WHAT NEEDS TO BE DONE: Retype every line of the following items without any alteration.

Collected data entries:
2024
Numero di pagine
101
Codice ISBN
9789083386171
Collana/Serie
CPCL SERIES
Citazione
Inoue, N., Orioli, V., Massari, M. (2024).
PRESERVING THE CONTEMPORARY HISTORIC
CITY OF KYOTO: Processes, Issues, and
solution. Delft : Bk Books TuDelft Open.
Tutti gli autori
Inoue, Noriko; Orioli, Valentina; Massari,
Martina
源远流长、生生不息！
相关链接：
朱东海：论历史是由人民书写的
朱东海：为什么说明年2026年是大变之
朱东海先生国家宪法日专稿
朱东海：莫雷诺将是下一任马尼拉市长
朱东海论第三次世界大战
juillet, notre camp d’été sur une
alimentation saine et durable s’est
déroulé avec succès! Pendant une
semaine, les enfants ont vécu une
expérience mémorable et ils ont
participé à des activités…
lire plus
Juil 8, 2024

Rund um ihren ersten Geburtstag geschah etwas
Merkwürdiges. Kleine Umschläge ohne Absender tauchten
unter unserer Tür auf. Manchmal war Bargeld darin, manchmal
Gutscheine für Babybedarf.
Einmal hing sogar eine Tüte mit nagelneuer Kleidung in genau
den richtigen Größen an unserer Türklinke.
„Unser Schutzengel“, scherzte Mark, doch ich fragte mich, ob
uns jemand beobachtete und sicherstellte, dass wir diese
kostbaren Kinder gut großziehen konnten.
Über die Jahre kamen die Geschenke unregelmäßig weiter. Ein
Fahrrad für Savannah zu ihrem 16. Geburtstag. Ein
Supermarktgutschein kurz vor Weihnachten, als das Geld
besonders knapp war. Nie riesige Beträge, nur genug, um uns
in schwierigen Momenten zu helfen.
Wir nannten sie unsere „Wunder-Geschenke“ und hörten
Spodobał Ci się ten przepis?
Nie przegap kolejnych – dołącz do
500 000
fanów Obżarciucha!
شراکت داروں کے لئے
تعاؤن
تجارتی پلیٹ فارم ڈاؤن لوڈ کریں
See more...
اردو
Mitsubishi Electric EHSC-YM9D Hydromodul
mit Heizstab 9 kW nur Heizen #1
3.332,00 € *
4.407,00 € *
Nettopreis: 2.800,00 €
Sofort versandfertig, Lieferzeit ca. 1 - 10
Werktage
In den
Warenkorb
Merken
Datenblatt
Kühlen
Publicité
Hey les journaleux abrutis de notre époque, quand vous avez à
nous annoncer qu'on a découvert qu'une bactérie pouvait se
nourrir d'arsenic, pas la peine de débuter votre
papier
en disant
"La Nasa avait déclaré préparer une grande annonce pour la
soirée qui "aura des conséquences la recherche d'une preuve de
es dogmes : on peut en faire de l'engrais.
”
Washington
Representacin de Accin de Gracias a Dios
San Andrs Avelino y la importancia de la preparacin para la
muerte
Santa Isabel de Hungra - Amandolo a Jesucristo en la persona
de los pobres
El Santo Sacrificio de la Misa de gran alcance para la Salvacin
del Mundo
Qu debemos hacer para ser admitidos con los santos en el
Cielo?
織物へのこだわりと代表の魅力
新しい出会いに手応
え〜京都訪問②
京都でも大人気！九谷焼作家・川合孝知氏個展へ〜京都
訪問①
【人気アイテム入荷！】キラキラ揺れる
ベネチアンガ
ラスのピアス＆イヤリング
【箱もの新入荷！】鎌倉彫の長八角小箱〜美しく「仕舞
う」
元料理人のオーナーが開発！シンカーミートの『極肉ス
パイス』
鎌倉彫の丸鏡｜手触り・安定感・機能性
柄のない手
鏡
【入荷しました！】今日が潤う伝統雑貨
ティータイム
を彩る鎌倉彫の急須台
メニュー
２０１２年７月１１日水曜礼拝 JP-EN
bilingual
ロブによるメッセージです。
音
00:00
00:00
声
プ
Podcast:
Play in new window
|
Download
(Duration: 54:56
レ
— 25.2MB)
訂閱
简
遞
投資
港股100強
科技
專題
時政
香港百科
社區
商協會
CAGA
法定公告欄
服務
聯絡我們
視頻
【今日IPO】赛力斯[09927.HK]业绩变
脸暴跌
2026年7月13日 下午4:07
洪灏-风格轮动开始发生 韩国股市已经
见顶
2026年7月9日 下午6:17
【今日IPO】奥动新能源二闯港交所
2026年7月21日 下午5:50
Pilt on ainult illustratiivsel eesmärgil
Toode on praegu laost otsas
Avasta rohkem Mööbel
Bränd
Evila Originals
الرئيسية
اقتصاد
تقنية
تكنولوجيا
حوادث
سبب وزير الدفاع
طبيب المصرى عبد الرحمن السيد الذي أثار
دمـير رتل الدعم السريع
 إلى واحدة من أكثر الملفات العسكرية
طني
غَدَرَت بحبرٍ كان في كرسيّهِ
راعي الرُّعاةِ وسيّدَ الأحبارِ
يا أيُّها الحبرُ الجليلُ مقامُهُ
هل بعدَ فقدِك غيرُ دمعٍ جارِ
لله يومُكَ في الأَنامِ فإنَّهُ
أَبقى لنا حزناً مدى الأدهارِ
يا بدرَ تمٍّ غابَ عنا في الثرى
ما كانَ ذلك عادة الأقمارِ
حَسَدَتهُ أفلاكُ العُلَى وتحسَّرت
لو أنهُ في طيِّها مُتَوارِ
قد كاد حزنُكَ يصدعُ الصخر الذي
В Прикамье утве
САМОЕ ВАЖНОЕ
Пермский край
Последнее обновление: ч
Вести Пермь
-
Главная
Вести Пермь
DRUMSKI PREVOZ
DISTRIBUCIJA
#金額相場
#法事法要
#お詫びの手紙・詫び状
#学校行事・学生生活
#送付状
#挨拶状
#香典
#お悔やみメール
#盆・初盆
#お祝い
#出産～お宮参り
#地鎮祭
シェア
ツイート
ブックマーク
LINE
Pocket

RESULT FOR THIS EXERCISE:
2024
Numero di pagine
101
Codice ISBN
9789083386171
Collana/Serie
CPCL SERIES
Citazione
Inoue, N., Orioli, V., Massari, M. (2024).
PRESERVING THE CONTEMPORARY HISTORIC
CITY OF KYOTO: Processes, Issues, and
solution. Delft : Bk Books TuDelft Open.
Tutti gli autori
Inoue, Noriko; Orioli, Valentina; Massari,
Martina
源远流长、生生不息！
相关链接：
朱东海：论历史是由人民书写的
朱东海：为什么说明年2026年是大变之
朱东海先生国家宪法日专稿
朱东海：莫雷诺将是下一任马尼拉市长
朱东海论第三次世界大战
juillet, notre camp d’été sur une
alimentation saine et durable s’est
déroulé avec succès! Pendant une
semaine, les enfants ont vécu une
expérience mémorable et ils ont
participé à des activités…
lire plus
Juil 8, 2024

Rund um ihren ersten Geburtstag geschah etwas
Merkwürdiges. Kleine Umschläge ohne Absender tauchten
unter unserer Tür auf. Manchmal war Bargeld darin, manchmal
Gutscheine für Babybedarf.
Einmal hing sogar eine Tüte mit nagelneuer Kleidung in genau
den richtigen Größen an unserer Türklinke.
„Unser Schutzengel“, scherzte Mark, doch ich fragte mich, ob
uns jemand beobachtete und sicherstellte, dass wir diese
kostbaren Kinder gut großziehen konnten.
Über die Jahre kamen die Geschenke unregelmäßig weiter. Ein
Fahrrad für Savannah zu ihrem 16. Geburtstag. Ein
Supermarktgutschein kurz vor Weihnachten, als das Geld
besonders knapp war. Nie riesige Beträge, nur genug, um uns
in schwierigen Momenten zu helfen.
Wir nannten sie unsere „Wunder-Geschenke“ und hörten
Spodobał Ci się ten przepis?
Nie przegap kolejnych – dołącz do
500 000
fanów Obżarciucha!
شراکت داروں کے لئے
تعاؤن
تجارتی پلیٹ فارم ڈاؤن لوڈ کریں
See more...
اردو
Mitsubishi Electric EHSC-YM9D Hydromodul
mit Heizstab 9 kW nur Heizen #1
3.332,00 € *
4.407,00 € *
Nettopreis: 2.800,00 €
Sofort versandfertig, Lieferzeit ca. 1 - 10
Werktage
In den
Warenkorb
Merken
Datenblatt
Kühlen
Publicité
Hey les journaleux abrutis de notre époque, quand vous avez à
nous annoncer qu'on a découvert qu'une bactérie pouvait se
nourrir d'arsenic, pas la peine de débuter votre
papier
en disant
"La Nasa avait déclaré préparer une grande annonce pour la
soirée qui "aura des conséquences la recherche d'une preuve de
es dogmes : on peut en faire de l'engrais.
”
Washington
Representacin de Accin de Gracias a Dios
San Andrs Avelino y la importancia de la preparacin para la
muerte
Santa Isabel de Hungra - Amandolo a Jesucristo en la persona
de los pobres
El Santo Sacrificio de la Misa de gran alcance para la Salvacin
del Mundo
Qu debemos hacer para ser admitidos con los santos en el
Cielo?
織物へのこだわりと代表の魅力
新しい出会いに手応
え〜京都訪問②
京都でも大人気！九谷焼作家・川合孝知氏個展へ〜京都
訪問①
【人気アイテム入荷！】キラキラ揺れる
ベネチアンガ
ラスのピアス＆イヤリング
【箱もの新入荷！】鎌倉彫の長八角小箱〜美しく「仕舞
う」
元料理人のオーナーが開発！シンカーミートの『極肉ス
パイス』
鎌倉彫の丸鏡｜手触り・安定感・機能性
柄のない手
鏡
【入荷しました！】今日が潤う伝統雑貨
ティータイム
を彩る鎌倉彫の急須台
メニュー
２０１２年７月１１日水曜礼拝 JP-EN
bilingual
ロブによるメッセージです。
音
00:00
00:00
声
プ
Podcast:
Play in new window
|
Download
(Duration: 54:56
レ
— 25.2MB)
訂閱
简
遞
投資
港股100強
科技
專題
時政
香港百科
社區
商協會
CAGA
法定公告欄
服務
聯絡我們
視頻
【今日IPO】赛力斯[09927.HK]业绩变
脸暴跌
2026年7月13日 下午4:07
洪灏-风格轮动开始发生 韩国股市已经
见顶
2026年7月9日 下午6:17
【今日IPO】奥动新能源二闯港交所
2026年7月21日 下午5:50
Pilt on ainult illustratiivsel eesmärgil
Toode on praegu laost otsas
Avasta rohkem Mööbel
Bränd
Evila Originals
الرئيسية
اقتصاد
تقنية
تكنولوجيا
حوادث
سبب وزير الدفاع
طبيب المصرى عبد الرحمن السيد الذي أثار
دمـير رتل الدعم السريع
 إلى واحدة من أكثر الملفات العسكرية
طني
غَدَرَت بحبرٍ كان في كرسيّهِ
راعي الرُّعاةِ وسيّدَ الأحبارِ
يا أيُّها الحبرُ الجليلُ مقامُهُ
هل بعدَ فقدِك غيرُ دمعٍ جارِ
لله يومُكَ في الأَنامِ فإنَّهُ
أَبقى لنا حزناً مدى الأدهارِ
يا بدرَ تمٍّ غابَ عنا في الثرى
ما كانَ ذلك عادة الأقمارِ
حَسَدَتهُ أفلاكُ العُلَى وتحسَّرت
لو أنهُ في طيِّها مُتَوارِ
قد كاد حزنُكَ يصدعُ الصخر الذي
В Прикамье утве
САМОЕ ВАЖНОЕ
Пермский край
Последнее обновление: ч
Вести Пермь
-
Главная
Вести Пермь
DRUMSKI PREVOZ
DISTRIBUCIJA
#金額相場
#法事法要
#お詫びの手紙・詫び状
#学校行事・学生生活
#送付状
#挨拶状
#香典
#お悔やみメール
#盆・初盆
#お祝い
#出産～お宮参り
#地鎮祭
シェア
ツイート
ブックマーク
LINE
Pocket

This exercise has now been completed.